* **BRIEF**
Produce word for word the lines of the data below running from the one that has "left back paw: (497, 709)" to the one that has "right knee: (573, 328)", inclusive, and no others.
--- PROVIDED MATERIAL ---
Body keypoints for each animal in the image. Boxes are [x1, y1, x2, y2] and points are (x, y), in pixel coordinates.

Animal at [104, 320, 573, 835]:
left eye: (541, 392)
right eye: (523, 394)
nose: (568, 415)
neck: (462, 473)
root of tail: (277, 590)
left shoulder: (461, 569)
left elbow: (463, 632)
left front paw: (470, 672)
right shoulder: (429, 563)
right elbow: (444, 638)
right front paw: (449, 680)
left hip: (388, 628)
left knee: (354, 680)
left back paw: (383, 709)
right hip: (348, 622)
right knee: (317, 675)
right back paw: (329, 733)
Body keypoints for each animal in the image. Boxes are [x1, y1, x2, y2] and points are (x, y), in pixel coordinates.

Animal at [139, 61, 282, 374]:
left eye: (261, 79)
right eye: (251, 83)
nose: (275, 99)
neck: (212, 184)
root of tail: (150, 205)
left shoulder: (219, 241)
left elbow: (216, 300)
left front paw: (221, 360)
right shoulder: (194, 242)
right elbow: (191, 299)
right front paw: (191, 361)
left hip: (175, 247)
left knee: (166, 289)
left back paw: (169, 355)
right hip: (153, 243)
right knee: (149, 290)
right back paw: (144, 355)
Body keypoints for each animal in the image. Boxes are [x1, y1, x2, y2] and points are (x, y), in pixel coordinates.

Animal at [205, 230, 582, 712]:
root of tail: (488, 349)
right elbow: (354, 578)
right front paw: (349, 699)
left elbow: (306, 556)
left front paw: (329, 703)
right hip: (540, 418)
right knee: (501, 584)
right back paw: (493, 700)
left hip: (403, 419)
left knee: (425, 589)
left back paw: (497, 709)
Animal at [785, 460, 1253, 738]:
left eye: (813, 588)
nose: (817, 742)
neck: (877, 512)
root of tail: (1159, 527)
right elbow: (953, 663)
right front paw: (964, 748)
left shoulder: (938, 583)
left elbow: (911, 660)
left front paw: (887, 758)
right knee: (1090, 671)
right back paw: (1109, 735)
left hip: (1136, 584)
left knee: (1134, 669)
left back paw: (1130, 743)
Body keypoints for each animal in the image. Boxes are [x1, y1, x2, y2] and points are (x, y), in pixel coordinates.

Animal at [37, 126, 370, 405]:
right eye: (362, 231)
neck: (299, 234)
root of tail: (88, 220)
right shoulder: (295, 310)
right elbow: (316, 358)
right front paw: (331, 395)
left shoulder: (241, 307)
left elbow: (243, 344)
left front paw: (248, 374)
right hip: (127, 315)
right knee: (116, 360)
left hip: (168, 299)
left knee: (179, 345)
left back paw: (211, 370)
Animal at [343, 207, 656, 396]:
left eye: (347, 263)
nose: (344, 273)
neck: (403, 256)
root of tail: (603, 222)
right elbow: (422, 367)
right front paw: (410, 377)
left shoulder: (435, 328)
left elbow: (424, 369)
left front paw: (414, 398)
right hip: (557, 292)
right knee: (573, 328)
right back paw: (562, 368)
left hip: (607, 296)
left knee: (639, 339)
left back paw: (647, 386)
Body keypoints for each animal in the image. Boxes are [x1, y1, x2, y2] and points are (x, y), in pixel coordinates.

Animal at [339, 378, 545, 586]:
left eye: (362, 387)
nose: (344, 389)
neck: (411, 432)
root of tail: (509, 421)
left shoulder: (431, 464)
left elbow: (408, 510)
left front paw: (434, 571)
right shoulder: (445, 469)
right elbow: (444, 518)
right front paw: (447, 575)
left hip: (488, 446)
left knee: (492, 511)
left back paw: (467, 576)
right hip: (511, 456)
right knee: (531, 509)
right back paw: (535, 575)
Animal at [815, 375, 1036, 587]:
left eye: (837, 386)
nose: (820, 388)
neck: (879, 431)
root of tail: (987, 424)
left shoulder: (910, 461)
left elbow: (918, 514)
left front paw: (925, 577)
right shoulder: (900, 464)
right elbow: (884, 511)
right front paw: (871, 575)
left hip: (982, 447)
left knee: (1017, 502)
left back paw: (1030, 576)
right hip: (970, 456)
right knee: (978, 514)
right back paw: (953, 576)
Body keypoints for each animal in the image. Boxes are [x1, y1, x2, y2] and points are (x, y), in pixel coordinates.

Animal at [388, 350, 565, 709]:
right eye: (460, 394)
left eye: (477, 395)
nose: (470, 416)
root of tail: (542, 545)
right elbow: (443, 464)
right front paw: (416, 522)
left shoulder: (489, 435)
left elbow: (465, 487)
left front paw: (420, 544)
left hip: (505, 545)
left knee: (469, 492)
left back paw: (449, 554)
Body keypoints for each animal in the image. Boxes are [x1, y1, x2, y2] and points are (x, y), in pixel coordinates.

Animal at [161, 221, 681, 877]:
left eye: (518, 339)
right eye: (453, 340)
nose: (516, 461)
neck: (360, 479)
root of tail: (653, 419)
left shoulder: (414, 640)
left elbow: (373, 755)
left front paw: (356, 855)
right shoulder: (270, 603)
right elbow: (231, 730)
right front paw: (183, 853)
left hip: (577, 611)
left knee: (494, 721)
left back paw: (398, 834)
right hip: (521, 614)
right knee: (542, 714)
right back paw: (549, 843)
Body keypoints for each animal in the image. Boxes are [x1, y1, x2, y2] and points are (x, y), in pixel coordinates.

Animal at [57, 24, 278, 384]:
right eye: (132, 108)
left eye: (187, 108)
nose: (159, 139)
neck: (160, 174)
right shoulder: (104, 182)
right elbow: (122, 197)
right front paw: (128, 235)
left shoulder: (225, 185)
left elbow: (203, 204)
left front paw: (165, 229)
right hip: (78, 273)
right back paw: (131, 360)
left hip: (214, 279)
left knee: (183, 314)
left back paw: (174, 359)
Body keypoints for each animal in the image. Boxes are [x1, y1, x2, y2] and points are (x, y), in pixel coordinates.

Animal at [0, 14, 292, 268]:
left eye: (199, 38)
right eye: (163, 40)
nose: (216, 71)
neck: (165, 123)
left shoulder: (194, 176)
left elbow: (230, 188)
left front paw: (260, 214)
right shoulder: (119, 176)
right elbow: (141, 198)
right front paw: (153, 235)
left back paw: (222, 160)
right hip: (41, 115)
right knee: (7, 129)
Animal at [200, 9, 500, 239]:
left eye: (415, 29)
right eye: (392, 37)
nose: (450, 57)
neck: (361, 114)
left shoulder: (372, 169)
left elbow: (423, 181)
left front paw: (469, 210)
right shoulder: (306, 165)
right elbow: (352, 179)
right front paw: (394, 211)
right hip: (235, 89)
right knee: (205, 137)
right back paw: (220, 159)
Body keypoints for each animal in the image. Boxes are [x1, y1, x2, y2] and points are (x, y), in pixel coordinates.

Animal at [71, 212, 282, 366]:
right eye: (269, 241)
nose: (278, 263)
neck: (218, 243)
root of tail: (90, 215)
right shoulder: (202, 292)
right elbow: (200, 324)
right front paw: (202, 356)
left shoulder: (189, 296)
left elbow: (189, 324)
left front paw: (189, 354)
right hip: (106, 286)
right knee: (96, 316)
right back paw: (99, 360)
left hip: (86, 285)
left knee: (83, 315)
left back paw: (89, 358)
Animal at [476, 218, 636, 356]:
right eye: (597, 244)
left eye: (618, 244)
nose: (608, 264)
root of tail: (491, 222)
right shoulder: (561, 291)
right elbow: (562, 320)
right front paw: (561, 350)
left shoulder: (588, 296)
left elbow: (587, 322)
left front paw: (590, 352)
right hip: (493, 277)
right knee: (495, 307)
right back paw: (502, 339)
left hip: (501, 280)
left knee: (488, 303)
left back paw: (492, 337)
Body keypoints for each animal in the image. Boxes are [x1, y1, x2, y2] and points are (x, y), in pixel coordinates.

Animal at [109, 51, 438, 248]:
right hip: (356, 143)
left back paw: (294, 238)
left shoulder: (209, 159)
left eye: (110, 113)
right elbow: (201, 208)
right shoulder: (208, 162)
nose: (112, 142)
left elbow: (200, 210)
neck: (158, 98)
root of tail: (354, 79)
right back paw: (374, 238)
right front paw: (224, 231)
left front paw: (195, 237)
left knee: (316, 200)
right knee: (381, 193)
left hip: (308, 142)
---
* **RESPONSE TO THIS EXERCISE**
left back paw: (497, 709)
Animal at [785, 460, 1253, 738]:
left eye: (813, 588)
nose: (817, 742)
neck: (877, 512)
root of tail: (1159, 527)
right elbow: (953, 663)
right front paw: (964, 748)
left shoulder: (938, 583)
left elbow: (911, 660)
left front paw: (887, 758)
right knee: (1090, 671)
right back paw: (1109, 735)
left hip: (1136, 584)
left knee: (1134, 669)
left back paw: (1130, 743)
Body keypoints for each animal in the image. Boxes are [x1, y1, x2, y2] and points are (x, y), in pixel coordinates.

Animal at [37, 126, 370, 405]:
right eye: (362, 231)
neck: (299, 234)
root of tail: (88, 220)
right shoulder: (295, 310)
right elbow: (316, 358)
right front paw: (331, 395)
left shoulder: (241, 307)
left elbow: (243, 344)
left front paw: (248, 374)
right hip: (127, 315)
right knee: (116, 360)
left hip: (168, 299)
left knee: (179, 345)
left back paw: (211, 370)
Animal at [343, 207, 656, 396]:
left eye: (347, 263)
nose: (344, 273)
neck: (403, 256)
root of tail: (603, 222)
right elbow: (422, 367)
right front paw: (410, 377)
left shoulder: (435, 328)
left elbow: (424, 369)
left front paw: (414, 398)
right hip: (557, 292)
right knee: (573, 328)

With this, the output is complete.